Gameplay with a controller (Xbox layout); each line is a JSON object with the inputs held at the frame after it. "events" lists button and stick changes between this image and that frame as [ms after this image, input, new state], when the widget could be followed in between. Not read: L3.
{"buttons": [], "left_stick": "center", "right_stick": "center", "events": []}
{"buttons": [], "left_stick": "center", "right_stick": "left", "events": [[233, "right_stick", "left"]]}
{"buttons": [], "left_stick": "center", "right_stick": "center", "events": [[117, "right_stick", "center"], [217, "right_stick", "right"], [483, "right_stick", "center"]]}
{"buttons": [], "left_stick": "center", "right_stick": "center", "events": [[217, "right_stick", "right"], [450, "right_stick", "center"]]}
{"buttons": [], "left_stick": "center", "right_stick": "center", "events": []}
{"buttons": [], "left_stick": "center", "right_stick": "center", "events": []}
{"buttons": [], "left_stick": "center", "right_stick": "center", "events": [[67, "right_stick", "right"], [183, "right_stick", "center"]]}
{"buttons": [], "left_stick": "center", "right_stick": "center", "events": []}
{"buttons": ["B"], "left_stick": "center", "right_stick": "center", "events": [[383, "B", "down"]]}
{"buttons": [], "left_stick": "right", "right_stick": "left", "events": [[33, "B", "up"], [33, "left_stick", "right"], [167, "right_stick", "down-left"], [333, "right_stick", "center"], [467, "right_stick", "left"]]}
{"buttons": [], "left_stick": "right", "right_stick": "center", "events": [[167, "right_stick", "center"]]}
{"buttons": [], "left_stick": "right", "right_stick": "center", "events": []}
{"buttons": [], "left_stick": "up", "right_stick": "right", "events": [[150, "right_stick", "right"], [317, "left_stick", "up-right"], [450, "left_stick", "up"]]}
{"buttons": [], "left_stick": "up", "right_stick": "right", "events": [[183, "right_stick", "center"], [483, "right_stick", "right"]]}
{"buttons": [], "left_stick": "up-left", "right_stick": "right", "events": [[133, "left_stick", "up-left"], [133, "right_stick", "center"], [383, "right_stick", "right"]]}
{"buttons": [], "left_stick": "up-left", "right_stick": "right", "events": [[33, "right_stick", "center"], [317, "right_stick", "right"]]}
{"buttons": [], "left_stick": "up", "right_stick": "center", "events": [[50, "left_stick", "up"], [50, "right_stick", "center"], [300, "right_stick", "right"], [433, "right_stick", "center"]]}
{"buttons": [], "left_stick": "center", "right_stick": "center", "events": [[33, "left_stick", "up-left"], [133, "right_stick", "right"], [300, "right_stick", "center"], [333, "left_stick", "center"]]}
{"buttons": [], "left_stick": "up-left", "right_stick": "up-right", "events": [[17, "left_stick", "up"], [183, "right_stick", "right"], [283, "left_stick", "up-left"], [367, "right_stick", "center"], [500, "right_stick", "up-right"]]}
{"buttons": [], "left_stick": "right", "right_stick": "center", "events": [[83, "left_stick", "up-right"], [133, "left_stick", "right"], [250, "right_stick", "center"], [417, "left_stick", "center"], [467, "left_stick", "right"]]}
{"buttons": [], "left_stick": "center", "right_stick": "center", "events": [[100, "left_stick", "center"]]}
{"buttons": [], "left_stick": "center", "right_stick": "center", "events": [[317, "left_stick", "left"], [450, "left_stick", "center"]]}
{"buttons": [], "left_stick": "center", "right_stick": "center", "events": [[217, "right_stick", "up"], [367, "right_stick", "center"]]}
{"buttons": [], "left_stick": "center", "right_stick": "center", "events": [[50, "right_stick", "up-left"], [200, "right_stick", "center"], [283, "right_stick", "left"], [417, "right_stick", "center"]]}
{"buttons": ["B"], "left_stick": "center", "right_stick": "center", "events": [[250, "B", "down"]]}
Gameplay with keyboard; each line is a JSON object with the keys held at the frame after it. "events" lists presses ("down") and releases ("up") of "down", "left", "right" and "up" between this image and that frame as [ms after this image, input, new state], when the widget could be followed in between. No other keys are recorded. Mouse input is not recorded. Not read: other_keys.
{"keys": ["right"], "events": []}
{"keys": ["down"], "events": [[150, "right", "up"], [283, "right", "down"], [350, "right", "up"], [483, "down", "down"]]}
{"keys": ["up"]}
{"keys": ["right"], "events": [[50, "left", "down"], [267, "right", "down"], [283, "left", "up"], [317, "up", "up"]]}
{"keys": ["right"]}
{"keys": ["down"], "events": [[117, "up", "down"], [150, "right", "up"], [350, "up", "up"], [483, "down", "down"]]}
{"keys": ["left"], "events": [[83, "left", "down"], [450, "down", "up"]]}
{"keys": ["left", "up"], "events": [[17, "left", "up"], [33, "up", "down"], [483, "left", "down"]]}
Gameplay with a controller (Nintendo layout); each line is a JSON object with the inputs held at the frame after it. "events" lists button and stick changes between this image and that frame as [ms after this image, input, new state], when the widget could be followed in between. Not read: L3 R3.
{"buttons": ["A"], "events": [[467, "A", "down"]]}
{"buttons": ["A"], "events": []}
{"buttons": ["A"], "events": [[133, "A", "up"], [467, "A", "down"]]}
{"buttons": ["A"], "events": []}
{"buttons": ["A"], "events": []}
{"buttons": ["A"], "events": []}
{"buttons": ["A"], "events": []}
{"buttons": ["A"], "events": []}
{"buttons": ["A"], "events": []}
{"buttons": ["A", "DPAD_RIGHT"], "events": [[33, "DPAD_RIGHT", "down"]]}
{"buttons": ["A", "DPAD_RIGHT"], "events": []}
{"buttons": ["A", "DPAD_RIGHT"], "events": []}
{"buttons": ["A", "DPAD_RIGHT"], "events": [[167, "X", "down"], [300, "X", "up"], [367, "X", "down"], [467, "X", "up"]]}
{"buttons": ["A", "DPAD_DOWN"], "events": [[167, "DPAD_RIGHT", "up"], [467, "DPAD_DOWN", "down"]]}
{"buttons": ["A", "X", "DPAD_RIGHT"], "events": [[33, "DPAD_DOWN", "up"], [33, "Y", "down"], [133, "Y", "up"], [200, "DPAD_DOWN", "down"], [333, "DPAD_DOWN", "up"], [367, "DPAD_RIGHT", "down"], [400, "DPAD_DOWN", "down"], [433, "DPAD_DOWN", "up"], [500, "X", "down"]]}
☆ ☆ ☆ ☆ ☆ ☆ ☆
Write out the material once more so that every line matches exactly.

**Written answer:**
Gameplay with a controller (Xbox layout); each line is a JSON object with the inputs held at the frame after it. "events" lists button and stick changes between this image and that frame as [ms after this image, input, new state], when the widget could be followed in between. Not read: L3.
{"buttons": [], "left_stick": "center", "right_stick": "center", "events": []}
{"buttons": [], "left_stick": "center", "right_stick": "left", "events": [[233, "right_stick", "left"]]}
{"buttons": [], "left_stick": "center", "right_stick": "center", "events": [[117, "right_stick", "center"], [217, "right_stick", "right"], [483, "right_stick", "center"]]}
{"buttons": [], "left_stick": "center", "right_stick": "center", "events": [[217, "right_stick", "right"], [450, "right_stick", "center"]]}
{"buttons": [], "left_stick": "center", "right_stick": "center", "events": []}
{"buttons": [], "left_stick": "center", "right_stick": "center", "events": []}
{"buttons": [], "left_stick": "center", "right_stick": "center", "events": [[67, "right_stick", "right"], [183, "right_stick", "center"]]}
{"buttons": [], "left_stick": "center", "right_stick": "center", "events": []}
{"buttons": ["B"], "left_stick": "center", "right_stick": "center", "events": [[383, "B", "down"]]}
{"buttons": [], "left_stick": "right", "right_stick": "left", "events": [[33, "B", "up"], [33, "left_stick", "right"], [167, "right_stick", "down-left"], [333, "right_stick", "center"], [467, "right_stick", "left"]]}
{"buttons": [], "left_stick": "right", "right_stick": "center", "events": [[167, "right_stick", "center"]]}
{"buttons": [], "left_stick": "right", "right_stick": "center", "events": []}
{"buttons": [], "left_stick": "up", "right_stick": "right", "events": [[150, "right_stick", "right"], [317, "left_stick", "up-right"], [450, "left_stick", "up"]]}
{"buttons": [], "left_stick": "up", "right_stick": "right", "events": [[183, "right_stick", "center"], [483, "right_stick", "right"]]}
{"buttons": [], "left_stick": "up-left", "right_stick": "right", "events": [[133, "left_stick", "up-left"], [133, "right_stick", "center"], [383, "right_stick", "right"]]}
{"buttons": [], "left_stick": "up-left", "right_stick": "right", "events": [[33, "right_stick", "center"], [317, "right_stick", "right"]]}
{"buttons": [], "left_stick": "up", "right_stick": "center", "events": [[50, "left_stick", "up"], [50, "right_stick", "center"], [300, "right_stick", "right"], [433, "right_stick", "center"]]}
{"buttons": [], "left_stick": "center", "right_stick": "center", "events": [[33, "left_stick", "up-left"], [133, "right_stick", "right"], [300, "right_stick", "center"], [333, "left_stick", "center"]]}
{"buttons": [], "left_stick": "up-left", "right_stick": "up-right", "events": [[17, "left_stick", "up"], [183, "right_stick", "right"], [283, "left_stick", "up-left"], [367, "right_stick", "center"], [500, "right_stick", "up-right"]]}
{"buttons": [], "left_stick": "right", "right_stick": "center", "events": [[83, "left_stick", "up-right"], [133, "left_stick", "right"], [250, "right_stick", "center"], [417, "left_stick", "center"], [467, "left_stick", "right"]]}
{"buttons": [], "left_stick": "center", "right_stick": "center", "events": [[100, "left_stick", "center"]]}
{"buttons": [], "left_stick": "center", "right_stick": "center", "events": [[317, "left_stick", "left"], [450, "left_stick", "center"]]}
{"buttons": [], "left_stick": "center", "right_stick": "center", "events": [[217, "right_stick", "up"], [367, "right_stick", "center"]]}
{"buttons": [], "left_stick": "center", "right_stick": "center", "events": [[50, "right_stick", "up-left"], [200, "right_stick", "center"], [283, "right_stick", "left"], [417, "right_stick", "center"]]}
{"buttons": ["B"], "left_stick": "center", "right_stick": "center", "events": [[250, "B", "down"]]}
Gameplay with keyboard; each line is a JSON object with the keys held at the frame after it. "events" lists presses ("down") and releases ("up") of "down", "left", "right" and "up" between this image and that frame as [ms after this image, input, new state], when the widget could be followed in between. No other keys are recorded. Mouse input is not recorded. Not read: other_keys.
{"keys": ["right"], "events": []}
{"keys": ["down"], "events": [[150, "right", "up"], [283, "right", "down"], [350, "right", "up"], [483, "down", "down"]]}
{"keys": ["up"]}
{"keys": ["right"], "events": [[50, "left", "down"], [267, "right", "down"], [283, "left", "up"], [317, "up", "up"]]}
{"keys": ["right"]}
{"keys": ["down"], "events": [[117, "up", "down"], [150, "right", "up"], [350, "up", "up"], [483, "down", "down"]]}
{"keys": ["left"], "events": [[83, "left", "down"], [450, "down", "up"]]}
{"keys": ["left", "up"], "events": [[17, "left", "up"], [33, "up", "down"], [483, "left", "down"]]}
Gameplay with a controller (Nintendo layout); each line is a JSON object with the inputs held at the frame after it. "events" lists button and stick changes between this image and that frame as [ms after this image, input, new state], when the widget could be followed in between. Not read: L3 R3.
{"buttons": ["A"], "events": [[467, "A", "down"]]}
{"buttons": ["A"], "events": []}
{"buttons": ["A"], "events": [[133, "A", "up"], [467, "A", "down"]]}
{"buttons": ["A"], "events": []}
{"buttons": ["A"], "events": []}
{"buttons": ["A"], "events": []}
{"buttons": ["A"], "events": []}
{"buttons": ["A"], "events": []}
{"buttons": ["A"], "events": []}
{"buttons": ["A", "DPAD_RIGHT"], "events": [[33, "DPAD_RIGHT", "down"]]}
{"buttons": ["A", "DPAD_RIGHT"], "events": []}
{"buttons": ["A", "DPAD_RIGHT"], "events": []}
{"buttons": ["A", "DPAD_RIGHT"], "events": [[167, "X", "down"], [300, "X", "up"], [367, "X", "down"], [467, "X", "up"]]}
{"buttons": ["A", "DPAD_DOWN"], "events": [[167, "DPAD_RIGHT", "up"], [467, "DPAD_DOWN", "down"]]}
{"buttons": ["A", "X", "DPAD_RIGHT"], "events": [[33, "DPAD_DOWN", "up"], [33, "Y", "down"], [133, "Y", "up"], [200, "DPAD_DOWN", "down"], [333, "DPAD_DOWN", "up"], [367, "DPAD_RIGHT", "down"], [400, "DPAD_DOWN", "down"], [433, "DPAD_DOWN", "up"], [500, "X", "down"]]}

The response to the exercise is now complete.